Irish spiced beef
8 servings
Ingredients
| Quantity | Ingredient | |
|---|---|---|
| 6½ | pounds | Beef |
| 3 | xes | Bay leaves |
| 10 | xes | Cloves |
| 5 | xes | Blades mace |
| 1 | x | Crushed clove garlic |
| ¼ | cup | Brown sugar |
| 1 | pounds | Salt (about 2 cups) |
| 1½ | tablespoon | Saltpeter |
| 1 | each | Bunch fresh herbs |
| 3 | eaches | Sliced carrots |
| 3 | eaches | Sliced onions |
Directions
NOTE: prepare 7 days in advance of eating! -- Wipe meat over with a damp cloth. Mix seasoning ingredients together except for carrots, onions and fresh herbs. Rub seasoning well into meat; then lay mean on bed of seasoning. Leave in a cool place (preferably not refrigerated, though).
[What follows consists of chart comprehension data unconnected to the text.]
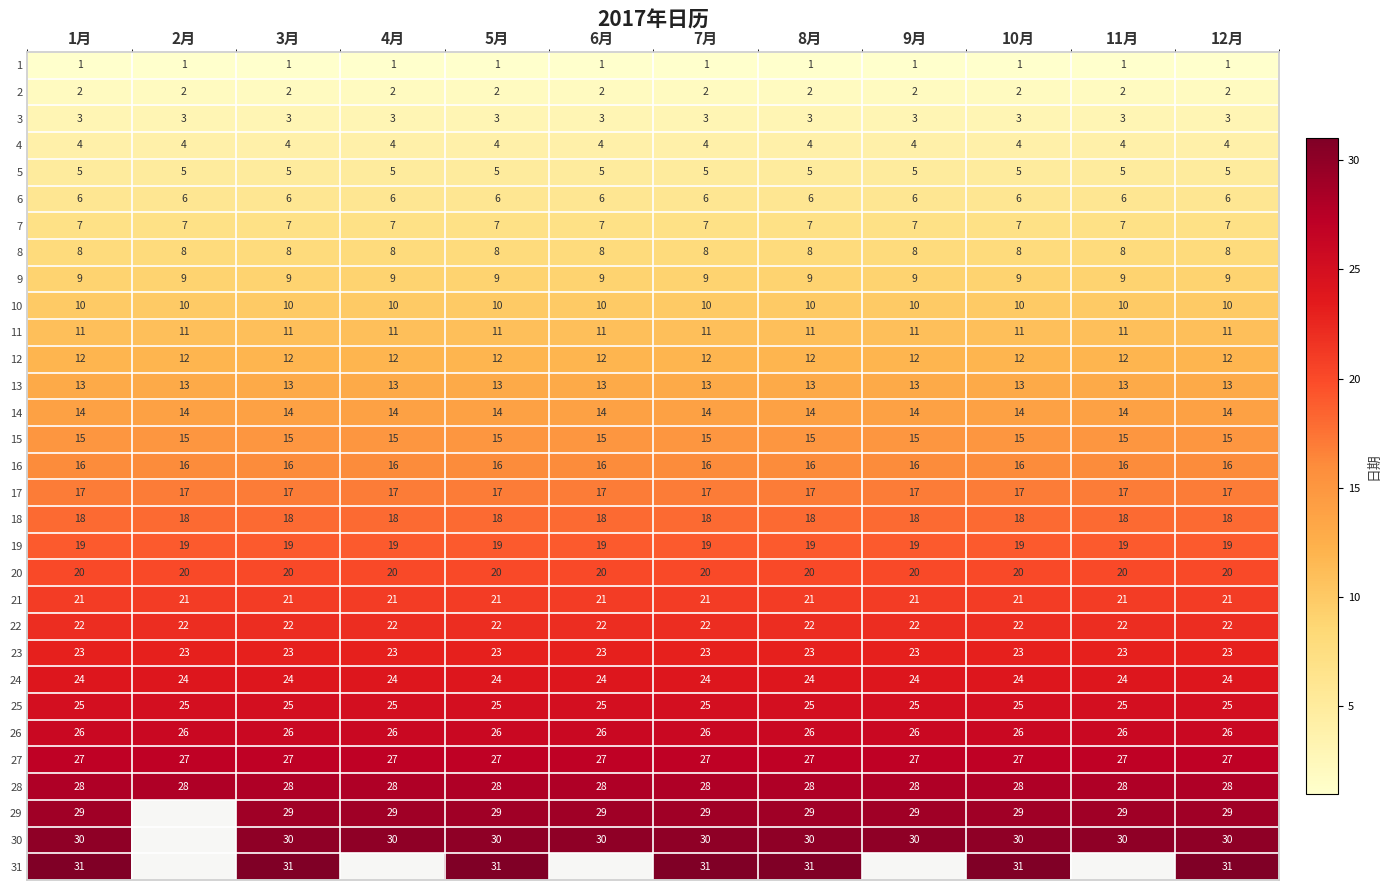

Which has a higher value, 2月 or 8月?

2月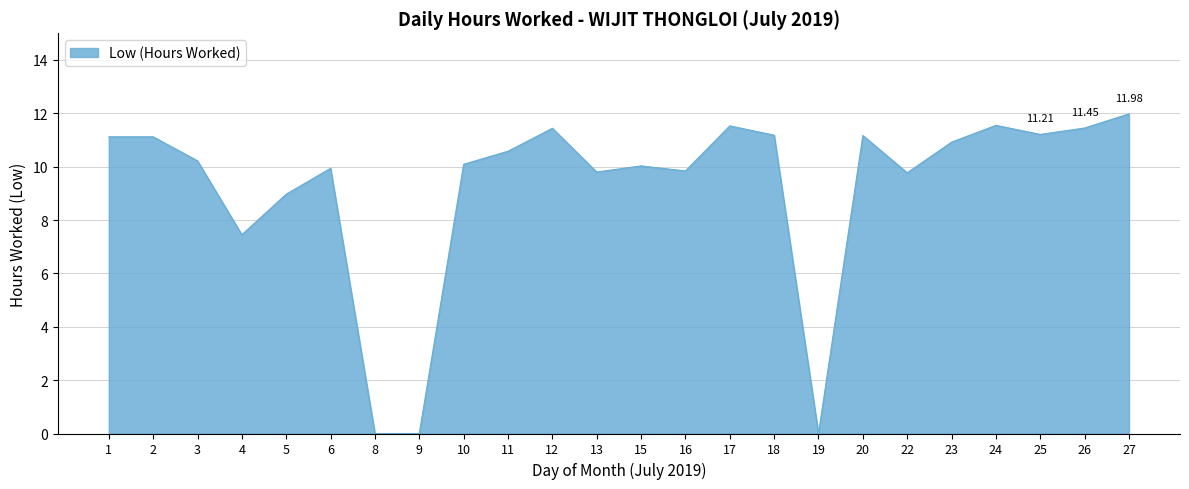

What is the change in value from 11 to 24?

+1.0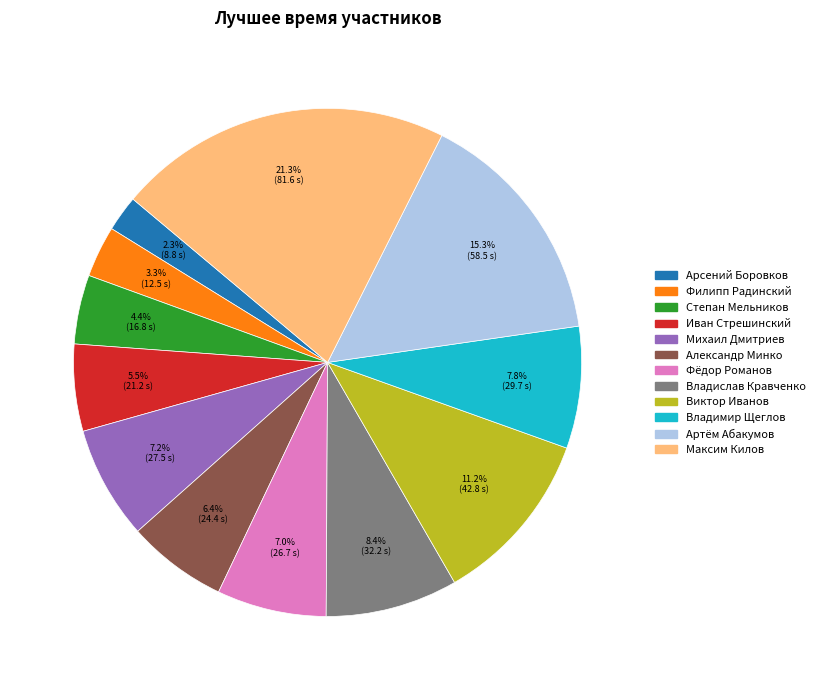

Is there a majority slice in this chart?

No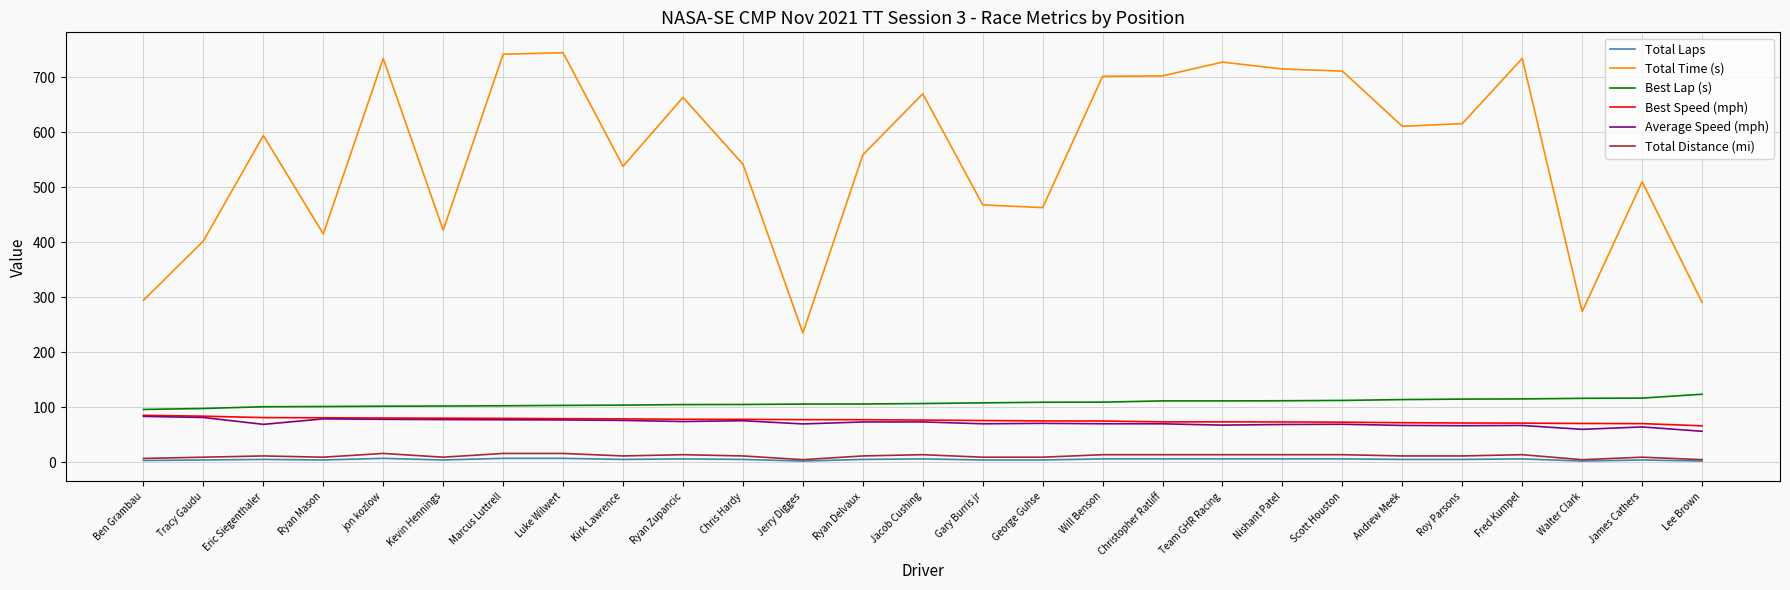

Which category has the lowest value in the Total Time (s) series?

Jerry Digges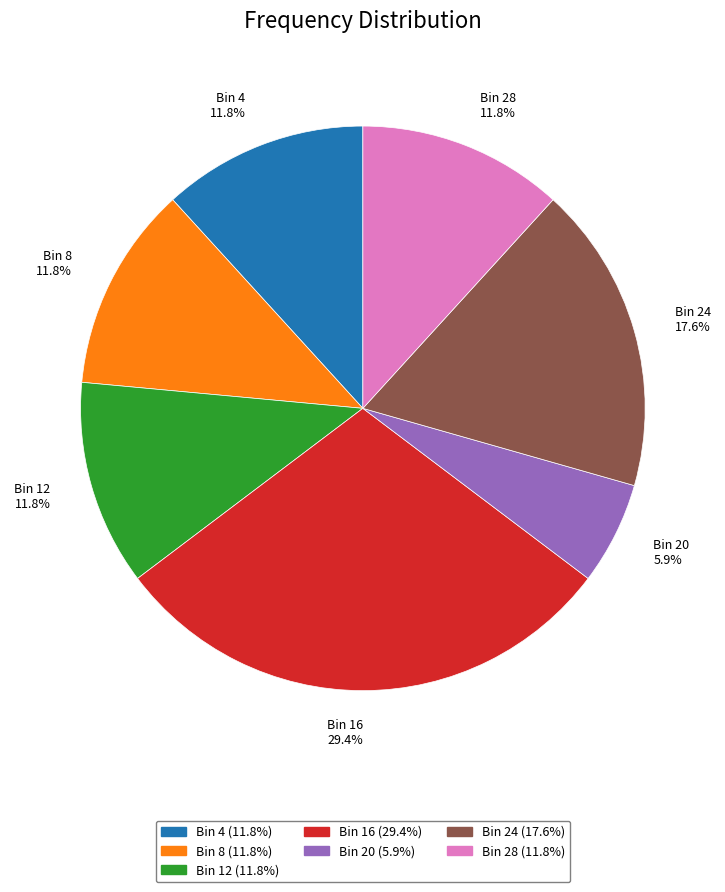

Is there any slice that represents more than half of the pie?

No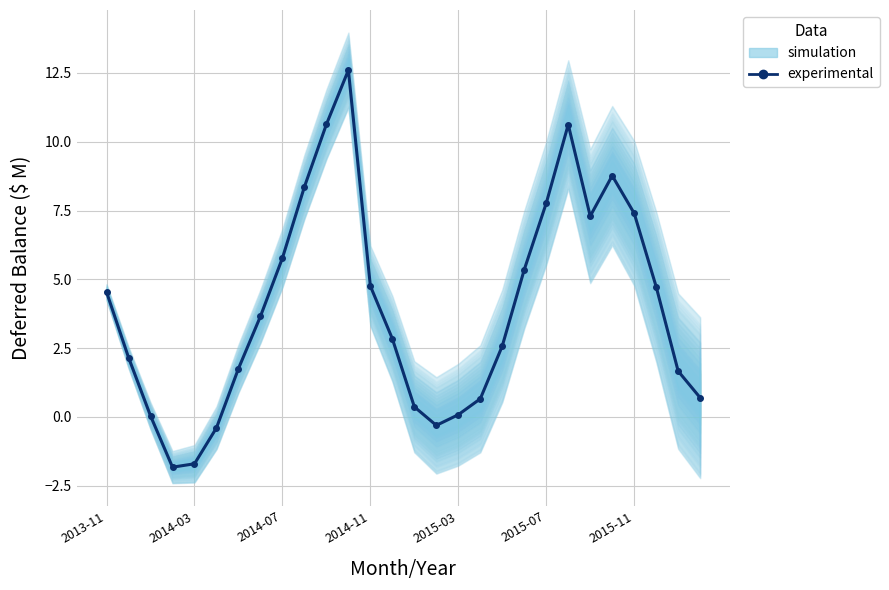

How many values are below zero?

4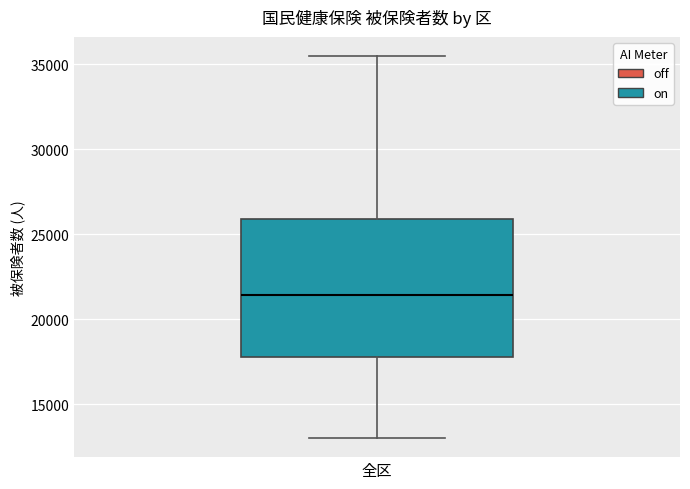

Read this box plot against the y-axis: the position of the median line, the range covered by the box, and the ends of both whiskers. The values are not printed on the chart, so give them approximately, as read against the axis.

median 21500, box 17500 to 26000, whiskers 13000 to 35500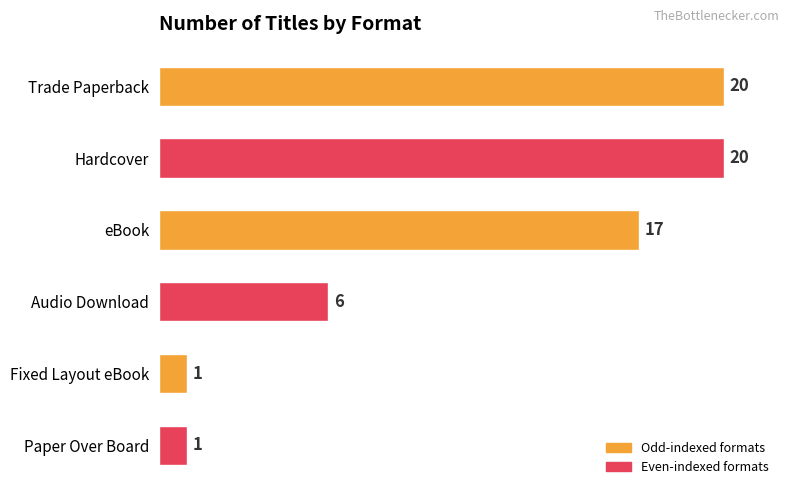

What is the label of the 5th bar from the bottom?

Hardcover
Repeat rubbing each day. On the seventh day, put the meat into a saucepan and cover with cold water. Bring to boiling point and simmer gently for 5 hours, when it should be tender. Put cooked meat on a flat dish and cover with a board. Set weight on top of board until meat is cold, when it is ready to carve and eat.